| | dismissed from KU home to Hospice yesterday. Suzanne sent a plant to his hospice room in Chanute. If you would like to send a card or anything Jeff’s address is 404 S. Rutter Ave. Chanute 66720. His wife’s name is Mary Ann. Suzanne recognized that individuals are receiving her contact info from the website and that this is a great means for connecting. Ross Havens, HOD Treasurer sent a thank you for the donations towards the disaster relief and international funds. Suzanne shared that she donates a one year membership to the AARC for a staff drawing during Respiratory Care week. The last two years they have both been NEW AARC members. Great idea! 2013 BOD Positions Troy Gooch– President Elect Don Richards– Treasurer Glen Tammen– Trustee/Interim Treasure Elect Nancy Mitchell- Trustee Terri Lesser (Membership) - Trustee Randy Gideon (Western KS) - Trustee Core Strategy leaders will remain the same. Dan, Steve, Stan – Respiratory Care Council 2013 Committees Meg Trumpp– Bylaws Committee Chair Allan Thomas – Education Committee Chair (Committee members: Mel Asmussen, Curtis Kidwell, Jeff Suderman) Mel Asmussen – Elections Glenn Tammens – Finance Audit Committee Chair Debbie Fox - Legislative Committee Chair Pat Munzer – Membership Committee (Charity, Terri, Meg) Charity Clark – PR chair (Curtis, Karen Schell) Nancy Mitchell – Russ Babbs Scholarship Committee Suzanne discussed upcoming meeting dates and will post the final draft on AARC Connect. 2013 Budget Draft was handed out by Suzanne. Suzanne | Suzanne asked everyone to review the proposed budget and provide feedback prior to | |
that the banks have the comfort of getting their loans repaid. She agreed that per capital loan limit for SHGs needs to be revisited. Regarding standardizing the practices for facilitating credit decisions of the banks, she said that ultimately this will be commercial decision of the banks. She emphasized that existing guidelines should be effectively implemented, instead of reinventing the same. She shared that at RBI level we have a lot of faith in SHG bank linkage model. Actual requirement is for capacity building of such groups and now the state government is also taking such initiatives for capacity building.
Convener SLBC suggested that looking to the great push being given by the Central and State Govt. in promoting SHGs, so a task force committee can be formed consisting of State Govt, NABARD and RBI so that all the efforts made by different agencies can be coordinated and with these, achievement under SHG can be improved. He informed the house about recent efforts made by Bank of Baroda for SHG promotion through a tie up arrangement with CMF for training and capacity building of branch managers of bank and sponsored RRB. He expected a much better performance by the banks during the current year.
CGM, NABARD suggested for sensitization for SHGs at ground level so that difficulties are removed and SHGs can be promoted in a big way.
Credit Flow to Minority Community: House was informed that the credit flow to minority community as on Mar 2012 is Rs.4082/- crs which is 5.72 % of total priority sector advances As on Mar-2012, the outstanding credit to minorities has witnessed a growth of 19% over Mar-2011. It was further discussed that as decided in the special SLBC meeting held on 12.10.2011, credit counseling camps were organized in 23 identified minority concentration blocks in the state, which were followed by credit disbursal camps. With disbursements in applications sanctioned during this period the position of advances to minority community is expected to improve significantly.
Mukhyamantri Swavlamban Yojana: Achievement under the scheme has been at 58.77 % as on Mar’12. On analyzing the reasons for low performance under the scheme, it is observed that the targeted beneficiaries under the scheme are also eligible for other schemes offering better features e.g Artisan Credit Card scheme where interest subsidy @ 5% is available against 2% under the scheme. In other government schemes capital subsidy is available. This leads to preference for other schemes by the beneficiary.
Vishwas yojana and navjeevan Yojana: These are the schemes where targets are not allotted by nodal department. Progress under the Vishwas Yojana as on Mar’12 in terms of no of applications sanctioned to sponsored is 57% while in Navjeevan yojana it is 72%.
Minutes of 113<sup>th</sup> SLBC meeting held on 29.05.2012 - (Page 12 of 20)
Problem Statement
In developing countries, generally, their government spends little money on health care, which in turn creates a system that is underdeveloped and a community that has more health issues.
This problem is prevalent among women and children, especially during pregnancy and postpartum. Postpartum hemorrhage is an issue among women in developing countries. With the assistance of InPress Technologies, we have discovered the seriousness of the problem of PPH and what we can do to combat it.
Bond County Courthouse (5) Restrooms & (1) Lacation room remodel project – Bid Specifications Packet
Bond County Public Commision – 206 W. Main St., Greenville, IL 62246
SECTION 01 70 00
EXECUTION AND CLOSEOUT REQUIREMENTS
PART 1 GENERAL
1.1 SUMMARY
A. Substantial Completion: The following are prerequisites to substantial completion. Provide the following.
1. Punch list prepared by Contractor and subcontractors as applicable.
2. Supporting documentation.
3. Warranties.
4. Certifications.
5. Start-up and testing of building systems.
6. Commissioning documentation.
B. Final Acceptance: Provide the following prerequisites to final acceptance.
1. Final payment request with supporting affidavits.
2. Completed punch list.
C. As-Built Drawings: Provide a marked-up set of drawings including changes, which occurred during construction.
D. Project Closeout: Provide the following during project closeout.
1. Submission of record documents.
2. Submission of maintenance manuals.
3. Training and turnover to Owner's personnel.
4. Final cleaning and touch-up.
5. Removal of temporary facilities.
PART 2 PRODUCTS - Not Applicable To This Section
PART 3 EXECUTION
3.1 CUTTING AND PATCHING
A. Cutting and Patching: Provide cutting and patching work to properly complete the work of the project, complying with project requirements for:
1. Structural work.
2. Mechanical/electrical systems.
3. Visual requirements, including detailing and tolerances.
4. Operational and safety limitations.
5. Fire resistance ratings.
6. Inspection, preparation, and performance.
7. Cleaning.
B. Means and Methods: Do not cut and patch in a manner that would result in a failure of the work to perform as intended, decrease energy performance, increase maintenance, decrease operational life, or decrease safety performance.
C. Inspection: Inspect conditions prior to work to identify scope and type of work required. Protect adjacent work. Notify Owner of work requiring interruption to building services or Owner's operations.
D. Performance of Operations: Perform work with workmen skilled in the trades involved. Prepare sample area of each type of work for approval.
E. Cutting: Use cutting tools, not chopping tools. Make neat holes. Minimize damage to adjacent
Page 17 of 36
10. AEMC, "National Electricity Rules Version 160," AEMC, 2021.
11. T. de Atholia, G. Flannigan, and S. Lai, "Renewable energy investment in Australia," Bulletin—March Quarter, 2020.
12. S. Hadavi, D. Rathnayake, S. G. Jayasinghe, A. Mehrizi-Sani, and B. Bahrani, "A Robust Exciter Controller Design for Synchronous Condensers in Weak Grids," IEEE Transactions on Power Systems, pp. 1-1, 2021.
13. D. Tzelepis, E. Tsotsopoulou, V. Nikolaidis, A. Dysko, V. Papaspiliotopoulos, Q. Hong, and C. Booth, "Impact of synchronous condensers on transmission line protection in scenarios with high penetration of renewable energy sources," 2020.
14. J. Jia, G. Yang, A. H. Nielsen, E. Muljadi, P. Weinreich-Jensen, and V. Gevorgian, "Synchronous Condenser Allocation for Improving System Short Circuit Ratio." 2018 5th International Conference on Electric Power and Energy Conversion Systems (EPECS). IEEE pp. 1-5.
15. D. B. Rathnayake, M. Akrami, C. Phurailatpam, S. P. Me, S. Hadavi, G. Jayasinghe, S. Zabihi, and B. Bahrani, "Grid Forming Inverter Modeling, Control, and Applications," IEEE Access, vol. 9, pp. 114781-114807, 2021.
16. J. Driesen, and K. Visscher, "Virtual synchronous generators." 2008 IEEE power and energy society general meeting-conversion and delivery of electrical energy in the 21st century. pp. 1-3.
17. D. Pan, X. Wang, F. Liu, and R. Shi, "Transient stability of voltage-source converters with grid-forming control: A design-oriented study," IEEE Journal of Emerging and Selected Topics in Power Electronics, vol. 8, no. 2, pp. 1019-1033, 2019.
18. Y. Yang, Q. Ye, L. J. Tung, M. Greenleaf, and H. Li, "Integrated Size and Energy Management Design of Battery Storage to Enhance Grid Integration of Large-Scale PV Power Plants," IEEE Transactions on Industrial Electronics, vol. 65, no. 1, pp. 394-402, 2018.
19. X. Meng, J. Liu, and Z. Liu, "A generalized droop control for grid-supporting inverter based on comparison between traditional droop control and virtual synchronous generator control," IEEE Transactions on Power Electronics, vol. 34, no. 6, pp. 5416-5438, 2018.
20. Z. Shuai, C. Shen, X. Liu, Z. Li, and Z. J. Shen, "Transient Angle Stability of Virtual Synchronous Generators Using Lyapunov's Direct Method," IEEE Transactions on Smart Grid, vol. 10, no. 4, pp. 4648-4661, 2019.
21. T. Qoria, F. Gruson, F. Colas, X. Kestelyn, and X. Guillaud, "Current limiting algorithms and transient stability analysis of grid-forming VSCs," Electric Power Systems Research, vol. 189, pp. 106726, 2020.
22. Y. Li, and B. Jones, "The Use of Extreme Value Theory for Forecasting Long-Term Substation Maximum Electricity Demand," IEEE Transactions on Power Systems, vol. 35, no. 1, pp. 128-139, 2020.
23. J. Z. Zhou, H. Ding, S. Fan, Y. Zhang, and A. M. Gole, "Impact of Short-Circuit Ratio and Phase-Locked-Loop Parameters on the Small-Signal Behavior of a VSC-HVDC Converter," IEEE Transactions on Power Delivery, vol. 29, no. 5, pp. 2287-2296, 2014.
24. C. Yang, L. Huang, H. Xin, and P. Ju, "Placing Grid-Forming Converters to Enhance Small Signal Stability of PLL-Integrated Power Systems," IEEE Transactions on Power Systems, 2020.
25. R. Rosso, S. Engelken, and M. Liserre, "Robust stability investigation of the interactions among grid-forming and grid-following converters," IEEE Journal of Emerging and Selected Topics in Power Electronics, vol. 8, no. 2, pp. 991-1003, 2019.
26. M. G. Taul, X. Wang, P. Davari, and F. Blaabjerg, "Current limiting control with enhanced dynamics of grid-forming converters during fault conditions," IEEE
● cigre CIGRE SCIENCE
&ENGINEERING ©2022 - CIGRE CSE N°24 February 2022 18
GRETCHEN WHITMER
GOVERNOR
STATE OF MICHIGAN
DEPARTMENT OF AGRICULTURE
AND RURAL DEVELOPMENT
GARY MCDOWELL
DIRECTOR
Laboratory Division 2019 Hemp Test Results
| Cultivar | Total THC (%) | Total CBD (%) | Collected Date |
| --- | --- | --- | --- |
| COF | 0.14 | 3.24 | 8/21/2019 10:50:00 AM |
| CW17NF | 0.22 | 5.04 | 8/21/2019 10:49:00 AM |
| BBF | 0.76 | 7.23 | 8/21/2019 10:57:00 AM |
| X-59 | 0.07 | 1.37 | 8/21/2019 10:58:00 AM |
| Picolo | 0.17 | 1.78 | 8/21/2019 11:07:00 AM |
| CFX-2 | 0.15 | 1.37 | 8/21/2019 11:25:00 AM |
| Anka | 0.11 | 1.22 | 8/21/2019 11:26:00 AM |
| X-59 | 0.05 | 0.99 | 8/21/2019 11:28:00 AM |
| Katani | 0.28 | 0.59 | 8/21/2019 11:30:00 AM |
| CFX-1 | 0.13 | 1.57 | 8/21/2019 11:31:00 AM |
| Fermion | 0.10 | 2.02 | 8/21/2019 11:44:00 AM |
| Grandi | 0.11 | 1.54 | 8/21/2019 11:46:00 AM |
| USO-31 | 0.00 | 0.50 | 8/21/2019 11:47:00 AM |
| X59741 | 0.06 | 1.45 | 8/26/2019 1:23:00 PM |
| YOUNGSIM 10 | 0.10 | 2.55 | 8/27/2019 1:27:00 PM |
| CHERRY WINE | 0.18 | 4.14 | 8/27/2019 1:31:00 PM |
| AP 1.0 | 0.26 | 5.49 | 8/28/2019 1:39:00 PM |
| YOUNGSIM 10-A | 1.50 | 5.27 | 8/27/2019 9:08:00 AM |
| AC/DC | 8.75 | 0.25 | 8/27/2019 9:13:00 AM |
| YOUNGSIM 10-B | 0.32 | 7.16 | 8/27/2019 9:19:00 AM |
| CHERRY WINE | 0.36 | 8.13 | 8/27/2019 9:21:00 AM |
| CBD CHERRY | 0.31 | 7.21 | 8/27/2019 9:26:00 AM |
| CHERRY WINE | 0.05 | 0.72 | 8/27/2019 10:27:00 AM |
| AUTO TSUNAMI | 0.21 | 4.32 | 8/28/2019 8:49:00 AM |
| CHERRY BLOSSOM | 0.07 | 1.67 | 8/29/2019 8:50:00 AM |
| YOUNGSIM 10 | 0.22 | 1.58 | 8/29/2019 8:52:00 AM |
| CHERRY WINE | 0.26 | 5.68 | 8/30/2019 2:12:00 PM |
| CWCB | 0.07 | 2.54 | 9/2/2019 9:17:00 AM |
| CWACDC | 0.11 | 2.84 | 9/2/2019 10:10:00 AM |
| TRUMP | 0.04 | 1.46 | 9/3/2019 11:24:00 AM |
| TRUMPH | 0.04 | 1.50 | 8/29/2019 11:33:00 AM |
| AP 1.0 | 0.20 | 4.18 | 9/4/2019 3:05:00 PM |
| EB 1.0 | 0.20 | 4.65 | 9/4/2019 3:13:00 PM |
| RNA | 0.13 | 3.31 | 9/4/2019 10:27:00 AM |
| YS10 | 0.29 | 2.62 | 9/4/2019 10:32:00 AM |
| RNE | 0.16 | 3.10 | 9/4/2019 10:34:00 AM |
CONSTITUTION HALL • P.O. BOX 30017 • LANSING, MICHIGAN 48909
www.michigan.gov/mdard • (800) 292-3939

--- Task statement ---
Filter the entries above down to the lines that contain the word "electrical".

--- Your solution ---
2. Mechanical/electrical systems.
16. J. Driesen, and K. Visscher, "Virtual synchronous generators." 2008 IEEE power and energy society general meeting-conversion and delivery of electrical energy in the 21st century. pp. 1-3.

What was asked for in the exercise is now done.